Widmer-Schlumpf will die Affäre schnell aufarbeiten beziehungsweise untersuchen lassen reuters

Das erklärte die Bundesrätin in der Sendung «Samstagsrundschau» von Schweizer Radio DRS. Eine Überprüfung der Handlungen des libyschen Regimes liesse sich beim Menschenrechtsausschuss anregen. Hinzu komme die Frage der Vertragstreue. Auch die von einem Privatmann in Genf gegen Muammar und Hannibal Gaddafi eingereichte Klage gehöre zur Aufarbeitung.
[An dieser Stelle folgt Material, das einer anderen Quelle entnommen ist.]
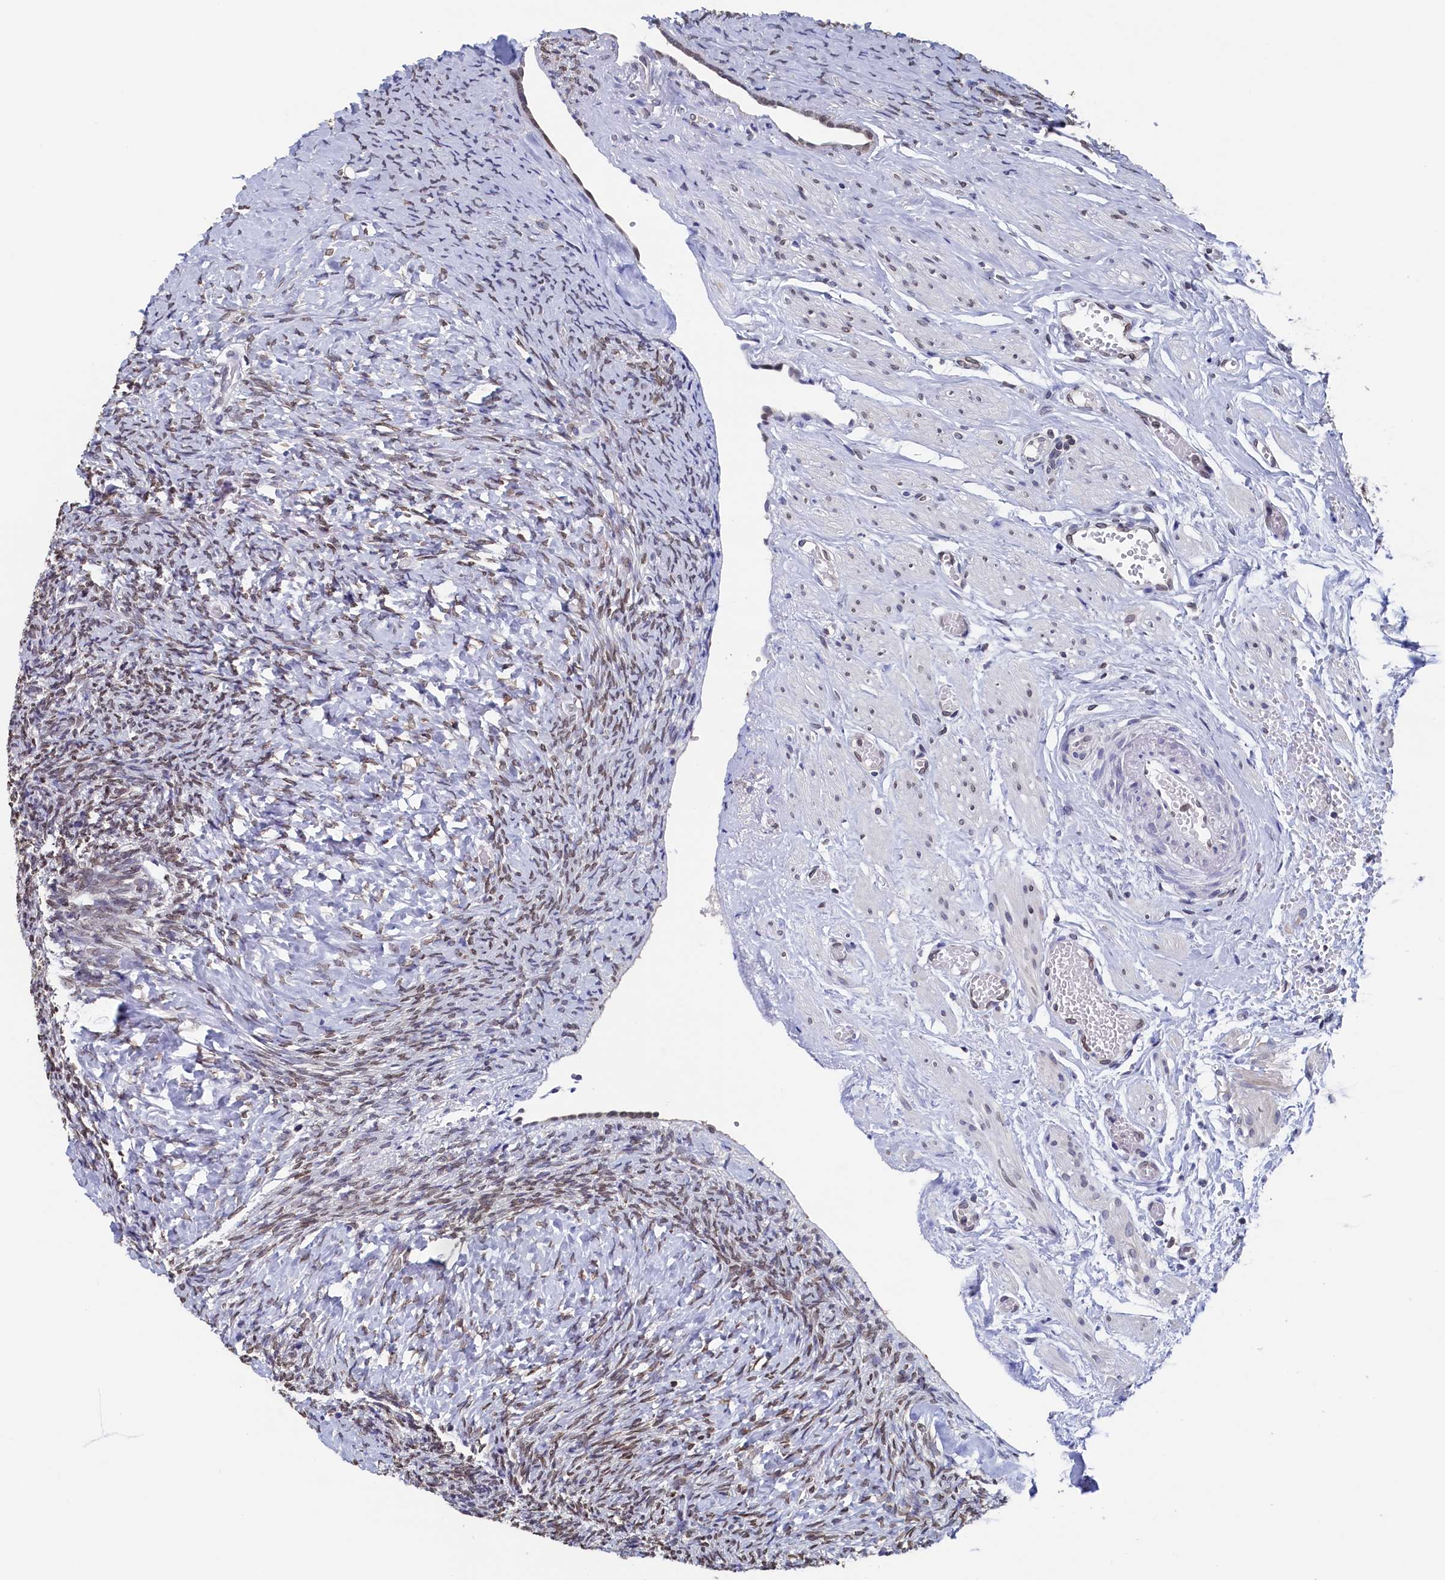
{"staining": {"intensity": "negative", "quantity": "none", "location": "none"}, "tissue": "ovary", "cell_type": "Follicle cells", "image_type": "normal", "snomed": [{"axis": "morphology", "description": "Normal tissue, NOS"}, {"axis": "topography", "description": "Ovary"}], "caption": "The image reveals no significant positivity in follicle cells of ovary.", "gene": "C11orf54", "patient": {"sex": "female", "age": 41}}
Ein Faktor zur Klärung sei das internationale Schiedsgericht zu den Umständen der Verhaftung von Hannibal Gaddafi in Genf. Die andere Seite sei das völkerrechtswidrige Festhalten von Bürgern fremder Staaten. Wichtig sei ihr, die ganze Angelegenheit nicht weiter eskalieren zu lassen, sondern sachlich aufzuarbeiten.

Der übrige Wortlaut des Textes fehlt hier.